Будет много волшебства, которому придется противостоять, обезвреживать его или отклонять, а Рози не сможет этого сделать. Катриона должна была проследить за тем, чтобы Рози прибыла к месту последнего противостояния – в чем бы то ни заключалось. Но все это было ужасно, невообразимо опасно. Тетушке и Айкору, возможно, и удалось бы солгать ей о том, чего они не смогут сделать и на что повлиять, но один взгляд на лицо Катрионы выдал Рози правду.

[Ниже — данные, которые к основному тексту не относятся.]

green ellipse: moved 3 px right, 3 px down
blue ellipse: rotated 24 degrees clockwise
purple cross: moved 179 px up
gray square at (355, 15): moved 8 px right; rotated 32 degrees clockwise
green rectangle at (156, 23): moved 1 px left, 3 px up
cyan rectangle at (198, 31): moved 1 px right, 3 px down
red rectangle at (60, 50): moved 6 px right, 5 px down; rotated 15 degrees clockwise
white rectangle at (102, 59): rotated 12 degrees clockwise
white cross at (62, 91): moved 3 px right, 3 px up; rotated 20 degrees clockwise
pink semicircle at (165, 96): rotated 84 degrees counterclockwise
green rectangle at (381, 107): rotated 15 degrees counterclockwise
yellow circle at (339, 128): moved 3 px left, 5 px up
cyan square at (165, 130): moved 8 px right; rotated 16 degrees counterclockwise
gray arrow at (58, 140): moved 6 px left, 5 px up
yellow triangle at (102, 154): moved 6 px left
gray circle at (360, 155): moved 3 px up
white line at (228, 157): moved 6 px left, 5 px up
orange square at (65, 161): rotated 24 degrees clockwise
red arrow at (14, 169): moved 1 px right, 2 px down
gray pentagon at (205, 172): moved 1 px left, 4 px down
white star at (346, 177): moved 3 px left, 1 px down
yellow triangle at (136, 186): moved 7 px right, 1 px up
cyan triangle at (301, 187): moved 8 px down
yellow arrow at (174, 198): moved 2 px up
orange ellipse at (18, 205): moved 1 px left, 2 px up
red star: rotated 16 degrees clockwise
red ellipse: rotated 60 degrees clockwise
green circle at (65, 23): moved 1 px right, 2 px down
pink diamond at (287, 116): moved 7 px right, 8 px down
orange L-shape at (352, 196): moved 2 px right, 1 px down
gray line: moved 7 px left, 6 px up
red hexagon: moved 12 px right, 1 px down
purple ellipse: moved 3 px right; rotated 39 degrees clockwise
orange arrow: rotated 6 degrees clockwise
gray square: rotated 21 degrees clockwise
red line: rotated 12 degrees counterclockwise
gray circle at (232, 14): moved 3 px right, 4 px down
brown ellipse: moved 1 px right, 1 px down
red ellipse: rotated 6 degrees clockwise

Ей вспомнились некоторые сказки и баллады, которым учил ее Бардер: безнадежные предприятия, мужество перед лицом превосходящего противника, единственный слабый шанс против отчаяния. Она подумала о своих любимых историях. О волшебнике Мерлине, зачатом драконом, который создал огромное кольцо стоячих камней, удерживающих свет середины лета, чтобы защитить любимых им обычных людей от дикой магии сильной юной земли, где они жили. Об арфисте, который так сильно любил свою поющую жену, что последовал за ней в страну мертвых, где вдвоем они уговорили бога того места ее вернуть, а когда они вместе умерли много лет спустя, то вошли в легенду больше из-за их неиссякаемой преданности друг другу, чем из-за приключений юности. Многие из историй Дамара, боровшегося с Севером, особенно о Харимад-сол у ворот Мадамер и об обороне пути в Уллен. Она вспомнила короля Харальда из своей собственной страны, сражавшегося против огненных змеев, и ее предшественницу, боровшуюся с Перницией, хотя о тех событиях люди мало что помнили. Этот случай был из того же разряда, и она надеялась, что однажды кто-нибудь станет рассказывать эту историю и речь в ней пойдет о единственном слабом шансе, подарившем успех.